History

United Kingdom
- Builder: Canada
- Launched: 1842
- Fate: Wrecked 12 November 1844

General characteristics
- Tons burthen: Old Act: 619 (bm); New Act (post 1836): 776(bm);
- Complement: 34

= Briton (1842 ship) =

Canadian ship (1842–1844)

Briton was launched in Canada in 1842. She sailed to Britain and was registered there with homeport of Greenock. She first appeared in Lloyd's Register (LR) in the volume for 1843. She was wrecked in November 1844.

| Year | Master | Owner | Trade | Source |
|---|---|---|---|---|
| 1843 | Robertson | Cuthbert | Clyde-Bombay | LR |

On her second voyage Briton, Bell, master, sailed to Sydney, New South Wales. There she embarked two or three companies of the 80th Regiment of Foot, which was transferring from Sydney to Calcutta after seven years in Australia. The regiment marched out of its barracks on 12 August 1844 and embarked on four vessels: Briton, Enmore, Lloyds, and . In all, there were 431 people on board Briton: her crew, the soldiers and their dependents. The vessels then got under weigh on 15 August.

Briton called at Coppang on Timor Island to replenish water and other provisions. She then reached Singapore three weeks later. Briton transited the Straits of Malacca and was sailing towards Calcutta when she encountered a cyclone on 10 November. She was driven ashore at John Lawrence Island in the Andaman Islands on 12 November.

The same gale that wrecked Briton also wrecked , which was transporting elements of the British 10th and 50th Regiments of Foot from England to Calcutta, via Penang. The two vessels ended up about a quarter-mile from each other.

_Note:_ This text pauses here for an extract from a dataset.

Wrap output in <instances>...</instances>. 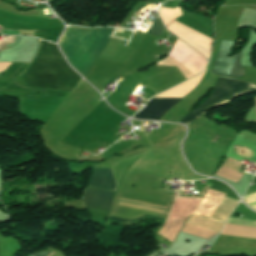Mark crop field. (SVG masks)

There were no losses on Briton from the wrecking, and only one on Runnymede. The survivors grouped together. After about a week they were able to repair the only surviving ship's boat, which they named Hope, and sent her to seek help. Help started to arrive after 20 days as Hope had reached Mergui, in Burma. On 28 December more supplies arrived and on 30 December so did Ayrshire and Elizabeth Ainslie. These last two evacuated the 80th Foot. On 3 January 1845 Agnes Lee arrived. She sailed on 5 January with the remaining survivors.